Fantastic Fest Day 1

Jerry Belich sets up his Choosatrons

Jerry Belich setting up his Choosatrons in the Fantastic Arcade.

It’s that time of year again, where I head to Austin, TX and spend a week pouring movies into my eyes.

Fantastic Fest is a tremendously fun and insane film festival. It focuses on genre film from around the world, often getting fun crime, horror, and sci-fi films that never see a full release on American soil.

This year, I’ve traveled to Fantastic Fest with Jerry Belich, creator of the Choosatron, a tiny printout machine that lets you play interactive fiction one choice at a time. Four Choosatrons currently reside in Fantastic Fest’s Fantastic Arcade.

It’s been a blast so far, and I expect we will become more and more dazed with joy as the days go by.

Here’s what I’ve seen so far:

COHERENCE
Dir. James Ward Byrkit

Coherence is exactly the sort of film that gets my ass to Fantastic Fest.

Coherence is the story of a dinner party gone wrong. After a blackout in the house, the party falls apart when the attendees become stuck in a strange anomaly where they start seeing doppelgängers of themselves. The concept is fresh, smart, and creepy.

What is doubly fascinating about the film is how it was made. Shot in five days, the film was made without a film crew, without a script, and with pocket change for a budget. The actors were handed note cards and they improvised everything. The actors never knew the plot ahead of them; they discovered their characters’ plight as the filming progressed.

It sounds like it would be a mess, and sometimes it is. However, whoever edited the movie is a genius, and the film holds together in every way that it shouldn’t. It’s a bumblebee of a movie: it shouldn’t fly, and yet it does. Watch for Coherence to appear on streaming services in the future, because I highly recommend giving it a look.

PATRICK
Dir. Mark Hartley

This remake of a famed 1978 Ozploitation classic had a lot of promise. Director Mark Hartley is near and dear to my heart for documentaries like Not Quite Hollywood (a history of the Australian exploitation film industry) and Machete Maidens Unleashed! (a similar film about the Filipino movie industry). As the original Patrick appears in Not Quite Hollywood, it was clear that Hartley had a love and understanding of the original.

Sadly, Hartley’s talents as a documentarian don’t translate to telling a cinematic story well. The film’s editing is so choppy that at moments I thought I was watching a string of unrelated Vine videos. The lush 1970’s full-orchestra score overwhelms everything that happens onscreen. The actors struggle valiantly with a script that doesn’t seem to know what it wants to do. The film is simply a jumble.
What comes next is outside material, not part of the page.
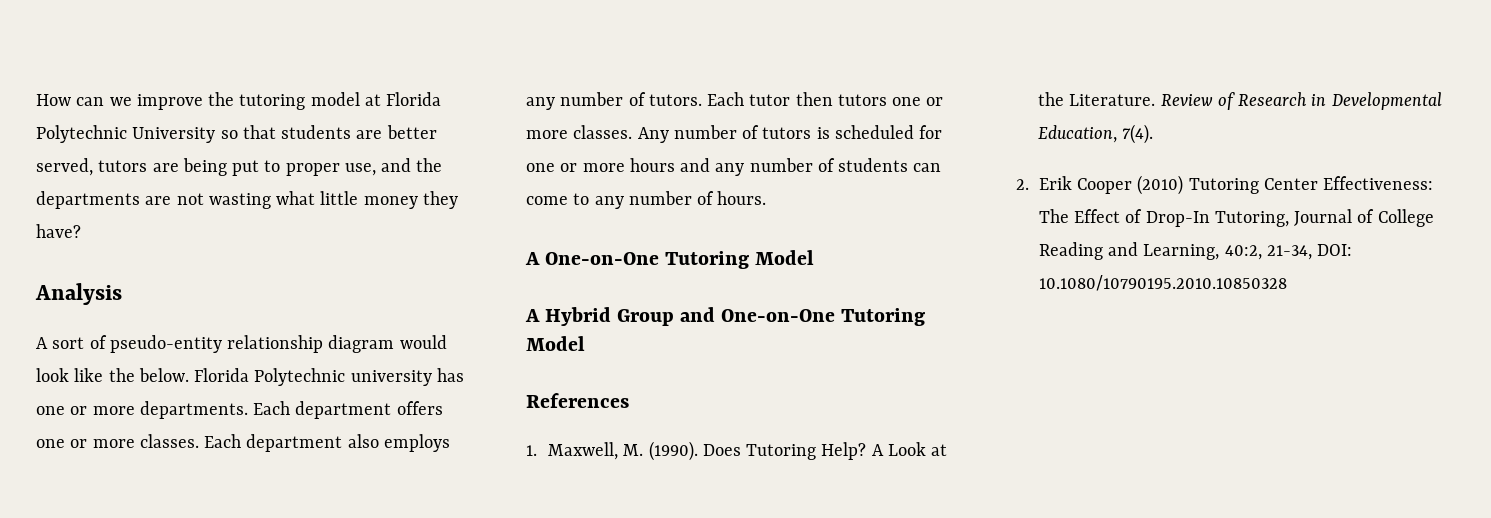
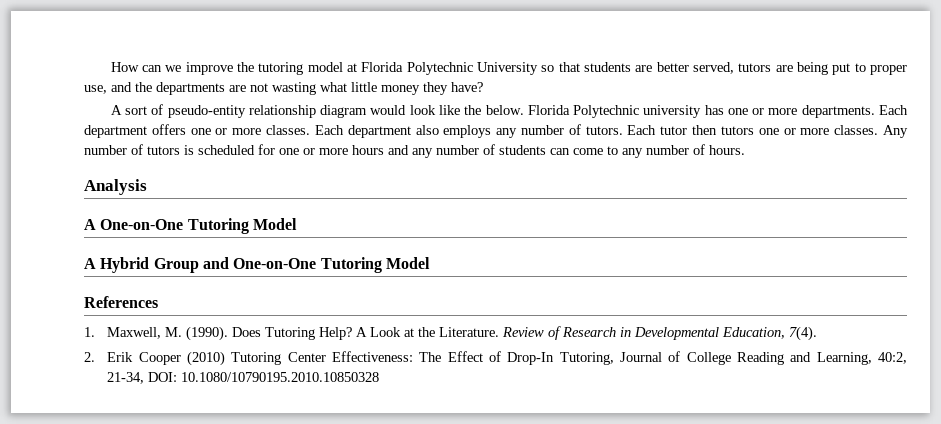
[35,283,122,305] // Analysis -> (483, 87) none
(767, 198) none -> [84,179,147,195] // Analysis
What is particularly galling, though, is the fact that you can see the potential of the film. It could have easily been much better. The central concept is strong and could have easily worked in more skilled hands. You can see a good film — probably the 1978 film — hiding just under the surface.

ALMOST HUMAN
Dir. Joe Begos

Man, sometimes I wish I hadn’t seen so many good movies. If that were the case, I might have enjoyed this more.

Almost Human is a low-budget slant on The Thing and Invasion of the Body Snatchers. A man is abducted by aliens and goes missing in front of the eyes of his best friend and fiancée; two years later, he suddenly reappears in the woods and starts killing people. That’s about it.

The film is properly gory enough to please gorehounds, but I was sad that it never really took off. The acting was stilted. Characters lacked motivation for their suspicions. The lead female character was screamy and useless. The script never showed me anything that I hadn’t seen done elsewhere in a far better movie. The best I can say for it is that at least the narrative was clear, unlike in the film I saw in the previous time slot (Patrick).

I try not to fault films for lacking originality, because it is absolutely possible for a film to be both derivative and entertaining at the same time. Sadly, Almost Human clearly has a few decent tools in its toolbox; it just doesn’t do anything interesting with them.

I stole @headgeek666's sunglasses. He sees in orange. #ff2013

Also, I had lunch with Harry Knowles and Jay Knowles. I stole Harry’s amazing sunglasses. He sees in orange.